In this talk, Ehsan will discuss an intelligent task assistant system that he has been developing in his lab, and present new neural architectures as well as efficient learning and inference frameworks to understand complex activity videos, addressing the following challenges:

  • Task videos are long with long-range action dependencies, contain task-irrelevant activities, demonstrate different ways of performing the same task
  • At inference time, as data arrive in real-time, we must accurately recognize actions and their progress especially with only a few frames.
  • We need to detect possible errors during task executions. However, the space of errors is extremely large and we cannot hope to gather training videos for all of them.

Registration

Everyone from all disciplines is welcome to attend! The presentation will take place in-person only, and there will be an opportunity to ask questions and engage in lively discussion on the day. 

About the speaker

Ehsan Elhamifar is an Associate Professor in the Khoury College of Computer Sciences, the director of the Mathematical Data Science (MCADS) Lab and the Director of MS in AI at Northeastern University (Boston, USA).
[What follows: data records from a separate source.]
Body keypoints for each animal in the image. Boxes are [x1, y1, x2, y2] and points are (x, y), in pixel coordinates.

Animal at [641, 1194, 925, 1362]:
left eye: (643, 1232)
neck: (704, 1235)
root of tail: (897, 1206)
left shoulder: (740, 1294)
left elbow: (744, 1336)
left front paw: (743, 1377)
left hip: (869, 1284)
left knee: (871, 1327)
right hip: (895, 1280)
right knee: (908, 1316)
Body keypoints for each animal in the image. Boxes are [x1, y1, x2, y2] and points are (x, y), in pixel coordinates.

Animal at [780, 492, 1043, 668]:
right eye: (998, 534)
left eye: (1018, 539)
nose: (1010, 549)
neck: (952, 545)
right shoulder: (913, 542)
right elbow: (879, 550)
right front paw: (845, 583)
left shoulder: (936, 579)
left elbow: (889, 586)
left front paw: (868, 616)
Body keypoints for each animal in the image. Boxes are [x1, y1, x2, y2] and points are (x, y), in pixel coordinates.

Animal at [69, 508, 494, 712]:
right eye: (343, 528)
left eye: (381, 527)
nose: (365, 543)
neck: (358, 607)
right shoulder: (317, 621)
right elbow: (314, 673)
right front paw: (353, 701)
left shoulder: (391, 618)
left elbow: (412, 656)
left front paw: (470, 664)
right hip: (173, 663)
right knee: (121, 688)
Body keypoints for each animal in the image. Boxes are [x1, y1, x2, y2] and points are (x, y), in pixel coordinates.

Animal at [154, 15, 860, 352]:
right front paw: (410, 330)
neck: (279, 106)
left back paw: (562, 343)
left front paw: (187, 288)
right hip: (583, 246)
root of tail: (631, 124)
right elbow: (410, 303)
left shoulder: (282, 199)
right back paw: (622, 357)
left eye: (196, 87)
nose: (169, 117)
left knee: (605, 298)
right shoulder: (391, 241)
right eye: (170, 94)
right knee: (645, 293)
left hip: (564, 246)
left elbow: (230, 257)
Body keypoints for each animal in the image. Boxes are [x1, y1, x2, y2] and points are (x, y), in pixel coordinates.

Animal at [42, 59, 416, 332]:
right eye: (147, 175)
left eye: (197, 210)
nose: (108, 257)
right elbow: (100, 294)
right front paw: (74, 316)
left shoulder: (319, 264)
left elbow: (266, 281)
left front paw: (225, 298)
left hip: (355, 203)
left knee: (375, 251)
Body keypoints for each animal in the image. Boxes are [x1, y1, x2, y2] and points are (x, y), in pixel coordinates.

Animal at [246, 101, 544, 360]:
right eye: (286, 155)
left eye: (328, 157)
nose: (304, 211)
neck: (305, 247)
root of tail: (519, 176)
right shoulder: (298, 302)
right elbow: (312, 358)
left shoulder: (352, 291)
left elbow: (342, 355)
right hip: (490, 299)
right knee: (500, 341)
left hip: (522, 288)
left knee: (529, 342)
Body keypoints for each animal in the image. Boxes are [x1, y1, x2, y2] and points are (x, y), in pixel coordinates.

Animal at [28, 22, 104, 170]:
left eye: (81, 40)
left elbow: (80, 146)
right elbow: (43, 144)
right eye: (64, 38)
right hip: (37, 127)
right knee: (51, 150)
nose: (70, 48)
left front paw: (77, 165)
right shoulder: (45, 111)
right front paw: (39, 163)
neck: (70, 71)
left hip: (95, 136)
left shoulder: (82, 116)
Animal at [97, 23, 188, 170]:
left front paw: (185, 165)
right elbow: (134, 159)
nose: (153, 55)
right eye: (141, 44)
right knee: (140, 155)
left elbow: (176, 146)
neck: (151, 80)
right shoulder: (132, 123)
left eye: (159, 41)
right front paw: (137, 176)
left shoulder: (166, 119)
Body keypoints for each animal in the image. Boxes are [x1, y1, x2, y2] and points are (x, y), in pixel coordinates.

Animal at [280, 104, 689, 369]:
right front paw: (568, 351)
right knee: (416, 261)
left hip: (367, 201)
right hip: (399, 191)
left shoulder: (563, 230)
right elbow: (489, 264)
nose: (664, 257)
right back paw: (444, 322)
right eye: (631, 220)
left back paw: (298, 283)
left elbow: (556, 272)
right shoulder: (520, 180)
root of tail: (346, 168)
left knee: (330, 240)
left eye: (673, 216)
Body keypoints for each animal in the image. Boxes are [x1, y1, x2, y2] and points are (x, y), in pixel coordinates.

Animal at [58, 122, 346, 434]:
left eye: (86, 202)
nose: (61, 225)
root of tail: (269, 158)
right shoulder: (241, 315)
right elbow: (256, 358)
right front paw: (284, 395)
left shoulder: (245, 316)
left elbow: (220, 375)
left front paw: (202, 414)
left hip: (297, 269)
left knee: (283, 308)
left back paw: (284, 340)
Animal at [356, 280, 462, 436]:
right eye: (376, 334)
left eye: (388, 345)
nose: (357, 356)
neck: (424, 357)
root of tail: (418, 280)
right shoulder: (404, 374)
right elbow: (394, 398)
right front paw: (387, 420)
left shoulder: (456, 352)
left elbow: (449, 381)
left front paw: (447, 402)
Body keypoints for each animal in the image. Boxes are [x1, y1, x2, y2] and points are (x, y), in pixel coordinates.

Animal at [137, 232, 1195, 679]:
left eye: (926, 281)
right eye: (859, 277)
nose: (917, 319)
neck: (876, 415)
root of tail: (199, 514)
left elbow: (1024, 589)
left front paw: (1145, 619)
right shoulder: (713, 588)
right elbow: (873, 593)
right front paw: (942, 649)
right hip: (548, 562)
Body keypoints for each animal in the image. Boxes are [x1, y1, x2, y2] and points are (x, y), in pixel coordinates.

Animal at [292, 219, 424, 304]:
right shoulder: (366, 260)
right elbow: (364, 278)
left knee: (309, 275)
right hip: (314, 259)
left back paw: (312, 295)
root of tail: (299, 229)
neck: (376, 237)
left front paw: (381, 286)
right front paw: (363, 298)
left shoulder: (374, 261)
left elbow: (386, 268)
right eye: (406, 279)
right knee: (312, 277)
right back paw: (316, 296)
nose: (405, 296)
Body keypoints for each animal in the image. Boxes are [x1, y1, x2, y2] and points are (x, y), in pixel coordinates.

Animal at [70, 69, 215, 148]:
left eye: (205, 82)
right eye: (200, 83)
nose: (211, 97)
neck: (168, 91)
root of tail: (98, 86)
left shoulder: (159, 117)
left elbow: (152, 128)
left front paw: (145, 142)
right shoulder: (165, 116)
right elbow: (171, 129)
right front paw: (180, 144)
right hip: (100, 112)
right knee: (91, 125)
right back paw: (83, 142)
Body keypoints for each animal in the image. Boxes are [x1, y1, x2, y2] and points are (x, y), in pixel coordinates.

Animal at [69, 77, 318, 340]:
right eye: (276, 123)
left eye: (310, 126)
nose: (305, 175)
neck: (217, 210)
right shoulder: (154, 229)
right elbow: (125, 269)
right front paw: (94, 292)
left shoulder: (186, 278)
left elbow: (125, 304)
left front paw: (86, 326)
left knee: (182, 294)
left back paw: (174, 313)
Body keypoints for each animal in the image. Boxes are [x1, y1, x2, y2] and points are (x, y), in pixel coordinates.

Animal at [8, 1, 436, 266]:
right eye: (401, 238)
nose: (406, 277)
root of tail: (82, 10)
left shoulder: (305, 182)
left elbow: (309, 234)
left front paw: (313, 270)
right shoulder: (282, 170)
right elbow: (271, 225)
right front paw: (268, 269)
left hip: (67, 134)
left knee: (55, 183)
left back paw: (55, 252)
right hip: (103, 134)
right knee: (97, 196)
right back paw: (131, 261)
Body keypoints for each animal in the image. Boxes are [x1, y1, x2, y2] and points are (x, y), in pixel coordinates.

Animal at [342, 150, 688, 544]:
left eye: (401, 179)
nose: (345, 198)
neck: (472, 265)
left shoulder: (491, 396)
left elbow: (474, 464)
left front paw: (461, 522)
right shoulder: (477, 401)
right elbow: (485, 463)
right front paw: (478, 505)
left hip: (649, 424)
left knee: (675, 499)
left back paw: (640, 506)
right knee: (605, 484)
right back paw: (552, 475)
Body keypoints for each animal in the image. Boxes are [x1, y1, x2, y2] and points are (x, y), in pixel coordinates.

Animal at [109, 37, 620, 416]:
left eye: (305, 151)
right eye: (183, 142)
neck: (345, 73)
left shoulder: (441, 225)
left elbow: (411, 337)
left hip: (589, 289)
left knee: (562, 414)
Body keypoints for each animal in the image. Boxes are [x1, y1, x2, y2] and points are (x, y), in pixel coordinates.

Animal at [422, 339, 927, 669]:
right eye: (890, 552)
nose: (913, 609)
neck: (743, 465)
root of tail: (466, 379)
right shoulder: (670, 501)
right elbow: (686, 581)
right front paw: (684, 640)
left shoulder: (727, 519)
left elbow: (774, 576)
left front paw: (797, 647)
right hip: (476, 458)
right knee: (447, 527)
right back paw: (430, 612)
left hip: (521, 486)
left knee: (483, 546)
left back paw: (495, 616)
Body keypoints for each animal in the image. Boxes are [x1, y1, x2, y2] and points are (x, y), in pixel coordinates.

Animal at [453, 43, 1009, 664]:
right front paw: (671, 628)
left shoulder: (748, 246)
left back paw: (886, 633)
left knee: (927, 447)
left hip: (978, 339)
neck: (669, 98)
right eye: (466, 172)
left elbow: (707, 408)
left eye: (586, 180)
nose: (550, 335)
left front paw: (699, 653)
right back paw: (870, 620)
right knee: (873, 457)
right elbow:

He has broad research interests in computer vision and machine learning. The overarching goal of his research is to develop computer vision systems that learns from and makes inferences about data analogous to humans. He is a recipient of the DARPA Young Faculty Award. Prior to Northeastern, he was a postdoctoral scholar in the EECS department at UC Berkeley. He obtained his PhD in ECE at the Johns Hopkins University (JHU) and received two Masters degrees, one in EE from Sharif University of Technology in Iran and another in Applied Mathematics and Statistics from JHU.